While the study identifies pathways for contributing to the global discourse on inclusive and multimodal foreign language education, it is important to acknowledge its limitations. The main caveat stems from the small sample size, which restricts the generalizability of the findings. This study leans toward descriptive insights on the affordances and constraints in multimodal pedagogy using a mixed-methods study, which draws primarily on observational data and interview accounts. Despite in-depth analysis through a combination of data from classroom observations, interviews and social media analysis, there is a need for longitudinal data to better understand the sustained impact of multimodal practices on engagement and inclusivity.
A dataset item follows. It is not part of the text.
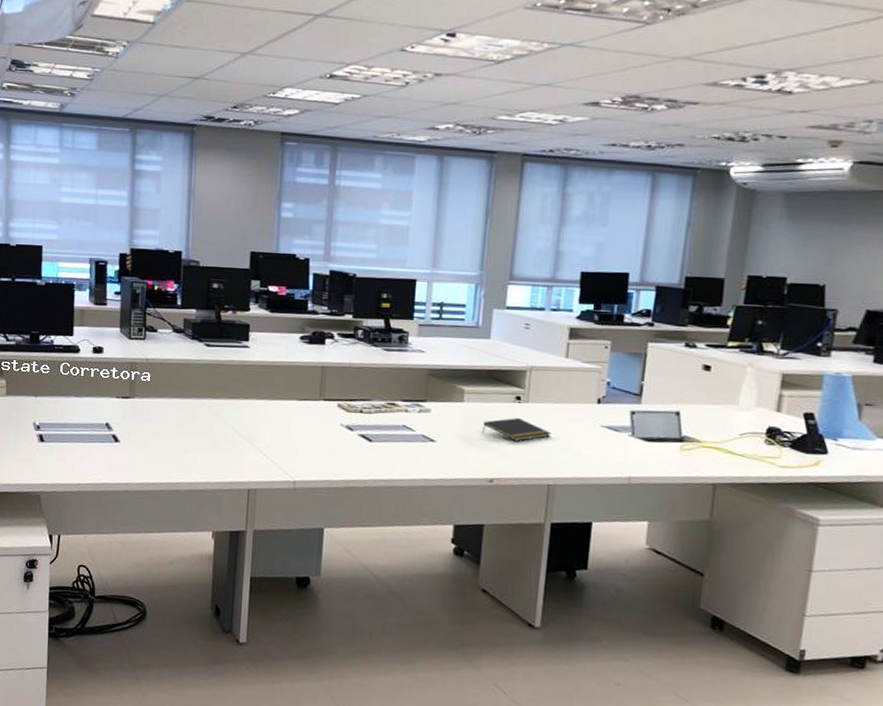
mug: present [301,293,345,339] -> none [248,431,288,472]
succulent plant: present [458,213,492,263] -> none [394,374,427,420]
Future research may build on the findings and expand the scope of investigation to examine the long-term effects of multimodal approaches across different levels and settings. There is also a need for standardized, context-sensitive assessment tools for multimodal competencies. Addressing these gaps can help unlock the full potential of multimodal pedagogy, demonstrating how it can transform language education into a more inclusive, engaging and effective learning experiences.